将字符串解析为字典列表

Question

I have a string that looks like this: 我有一个看起来像这样的字符串：

POLYGON ((148210.445767647 172418.761192525, 148183.930888667 172366.054787545, 148183.866770629 172365.316772032, 148184.328078148 172364.737139913, 148220.543522168 172344.042601933, 148221.383518338 172343.971823159), (148221.97916844 172344.568316375, 148244.61381946 172406.651932395, 148244.578100039 172407.422441673, 148244.004662562 172407.938319453, 148211.669446582 172419.255646473, 148210.631989339 172419.018894911, 148210.445767647 172418.761192525))

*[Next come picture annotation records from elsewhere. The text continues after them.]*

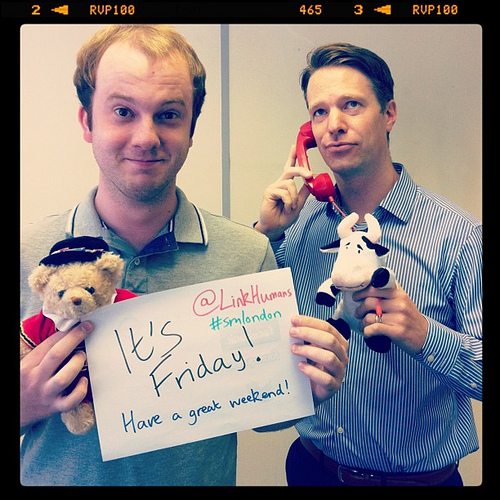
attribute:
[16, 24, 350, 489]
man — posing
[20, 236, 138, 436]
bear — stuffed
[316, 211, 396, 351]
cow — black, white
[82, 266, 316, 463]
sign — held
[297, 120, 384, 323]
phone — red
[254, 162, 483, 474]
shirt — striped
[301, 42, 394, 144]
hair — brown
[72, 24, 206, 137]
hair — blonde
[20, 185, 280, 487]
polo — gray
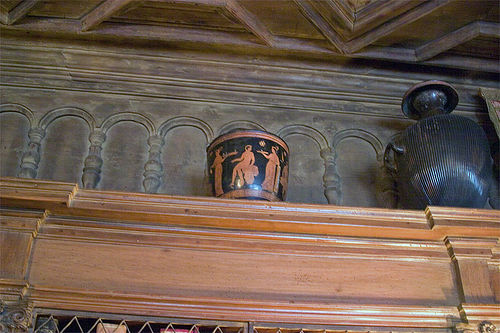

I can easily strip POLYGON out of the string to focus on the numbers but I'm kinda wondering what would be the easiest/best way to parse this string into a list of dict. 我可以轻松地从字符串中删除POLYGON来关注数字，但是我有点想知道将字符串解析为字典列表的最简单/最佳方法是什么。

The first parenthesis (right after POLYGON) indicates that multiple elements can be provided (separated by a comma , ). 第一个括号（POLYGON后右）表示多个元件可被提供（由逗号分隔, ）。

So each pair of numbers is to supposed to be x and y . 因此，每对数字应该是x和y 。

I'd like to parse this string to end up with the following data structure (using python 2.7 ): 我想解析此字符串以得到以下数据结构（使用python 2.7 ）：

list [ //list of polygons
  list [ //polygon n°1
    dict { //polygon n°1's first point
      'x': 148210.445767647, //first number
      'y': 172418.761192525 //second number
    },
    dict { //polygon n°1's second point
      'x': 148183.930888667,
      'y': 148183.930888667
    },
    ... // rest of polygon n°1's points
  ], //end of polygon n°1
  list [ // polygon n°2
    dict { // polygon n°2's first point
      'x': 148221.9791684,
      'y': 172344.568316375
    },
    ... // rest of polygon n°2's points
  ] // end of polygon n°2
] // end of list of polygons

Polygons' number of points is virtually infinite. 多边形的点数实际上是无限的。
Each point's numbers are separated by a blank. 每个点的数字用空格分隔。

Do you guys know a way to do this in a loop or any recursive way ? 你们知道循环执行此方法还是任何递归方法？

PS: I'm kind of a python beginner (only a few months under my belt) so don't hesitate to explain in details. PS：我是一个python初学者（仅几个月的经验），所以请随时详细解释。 Thank you! 谢谢！

Answer 1

The data structure you have defining your Polygon object looks very similar to a python tuple declaration. 定义Polygon对象的数据结构看起来非常类似于python元组声明。 One option, albeit a bit hacky would be to use python's AST parser . 一个选项（尽管有点棘手）是使用python的AST解析器。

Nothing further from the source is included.